None of this had even a hope of any practical application in my life. But ten years later,when we were designing the first Macintosh computer,it all came back to me. And we designed it all into the Mac. It was the first computer with beautiful typography. If I had never dropped in on that single course in college,the Mac would have never had multiple typefaces or proportionally spaced fonts.
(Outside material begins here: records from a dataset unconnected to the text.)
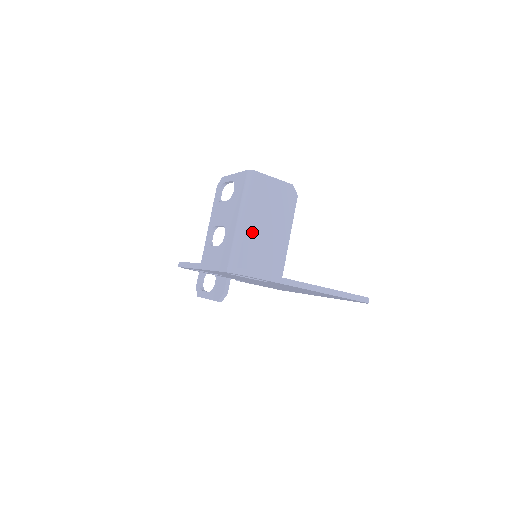
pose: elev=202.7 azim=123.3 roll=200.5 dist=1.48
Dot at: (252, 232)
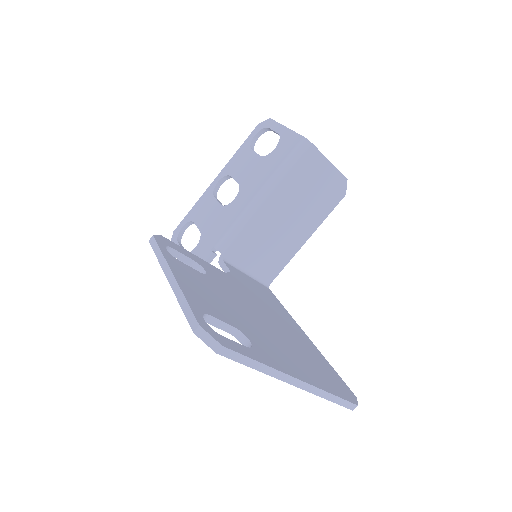
Dot at: (268, 216)
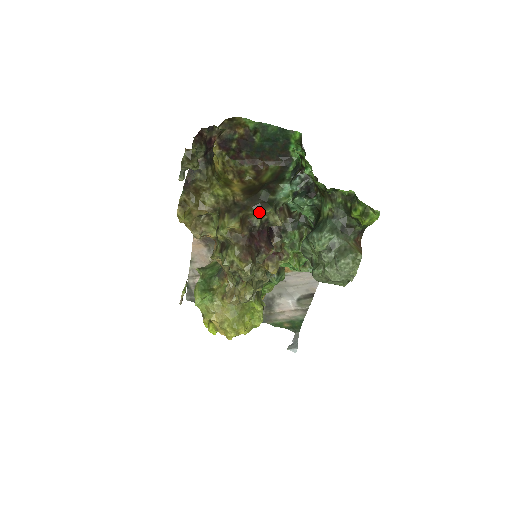
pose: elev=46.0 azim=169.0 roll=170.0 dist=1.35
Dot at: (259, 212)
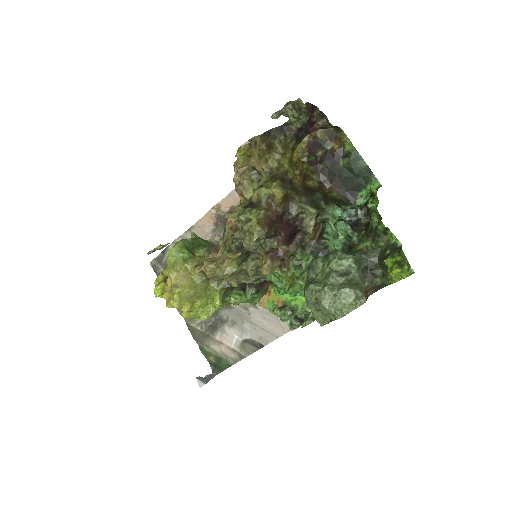
Dot at: (304, 204)
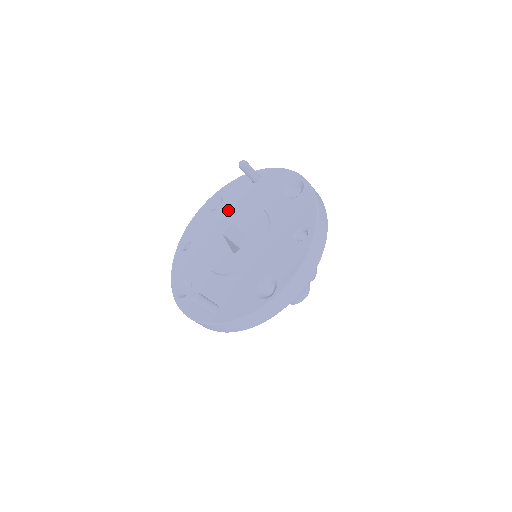
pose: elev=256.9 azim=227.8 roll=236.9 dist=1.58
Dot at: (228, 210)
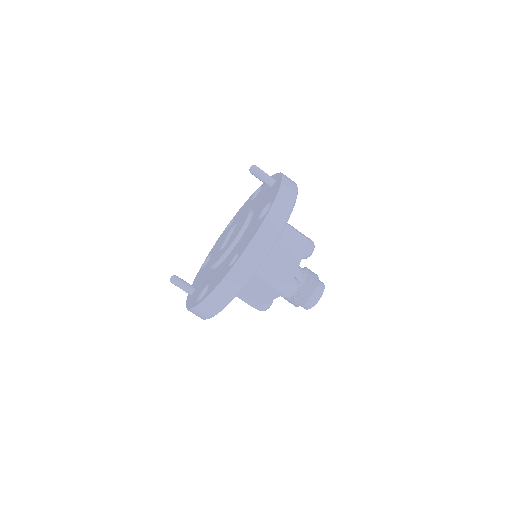
Dot at: (251, 206)
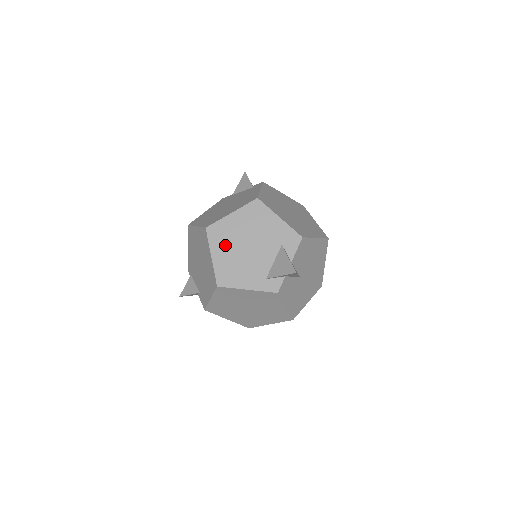
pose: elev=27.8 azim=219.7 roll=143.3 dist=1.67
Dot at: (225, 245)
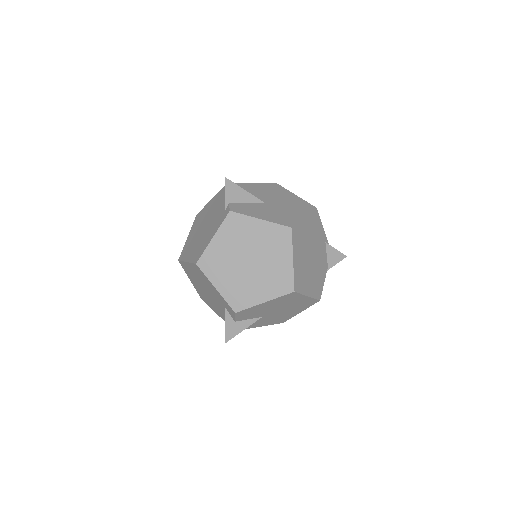
Dot at: (193, 280)
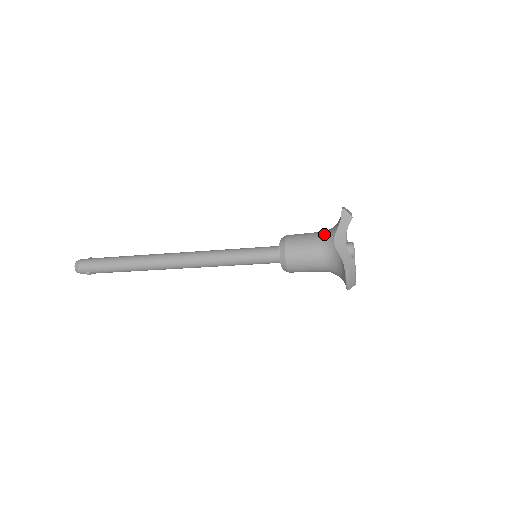
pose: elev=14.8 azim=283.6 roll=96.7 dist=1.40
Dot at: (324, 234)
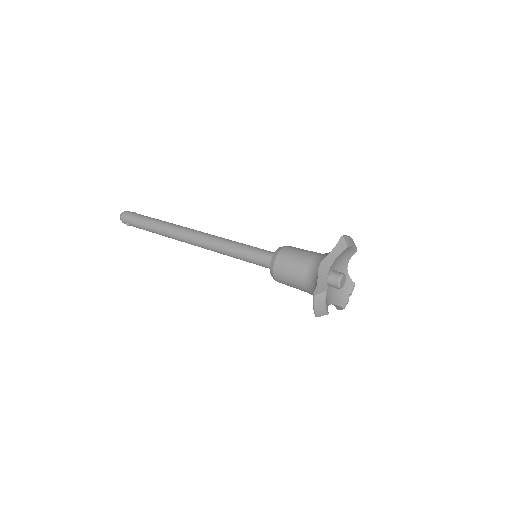
Dot at: (317, 255)
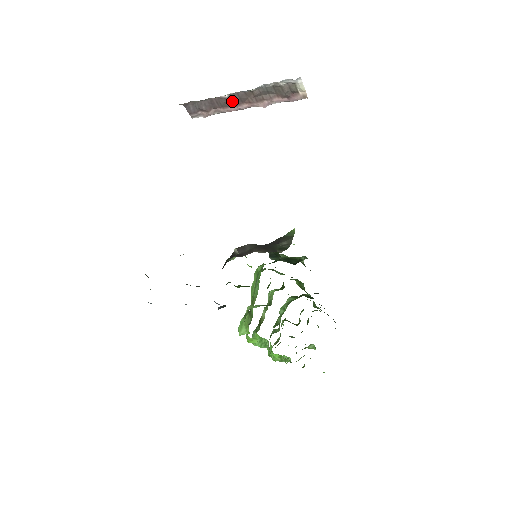
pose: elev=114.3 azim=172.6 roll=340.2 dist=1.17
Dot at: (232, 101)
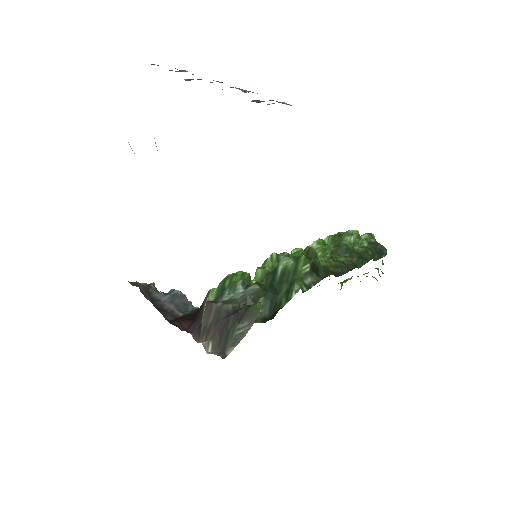
Dot at: (197, 79)
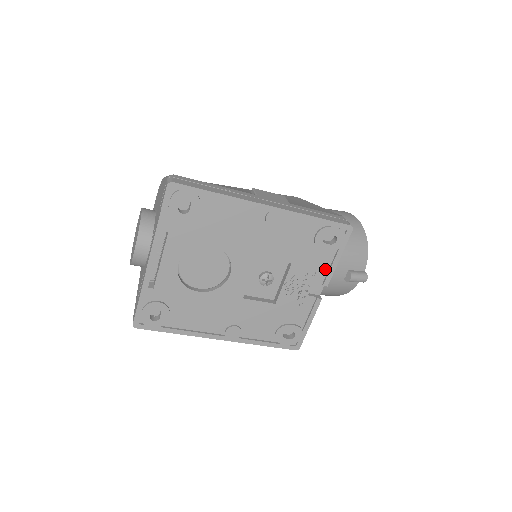
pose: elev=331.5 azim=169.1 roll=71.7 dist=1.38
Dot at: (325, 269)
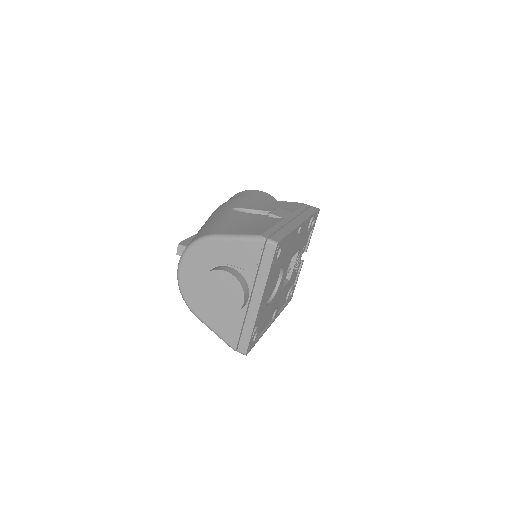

And since Windows just copied the Mac,its likely that no personal computer would have them. If I had never dropped out,I would have never dropped in on this calligraphy class,and personal computers might not have the wonderful typography that they do. Of course it was impossible to connect the dots looking forward when I was in college. But it was very,very clear looking backwards ten years later.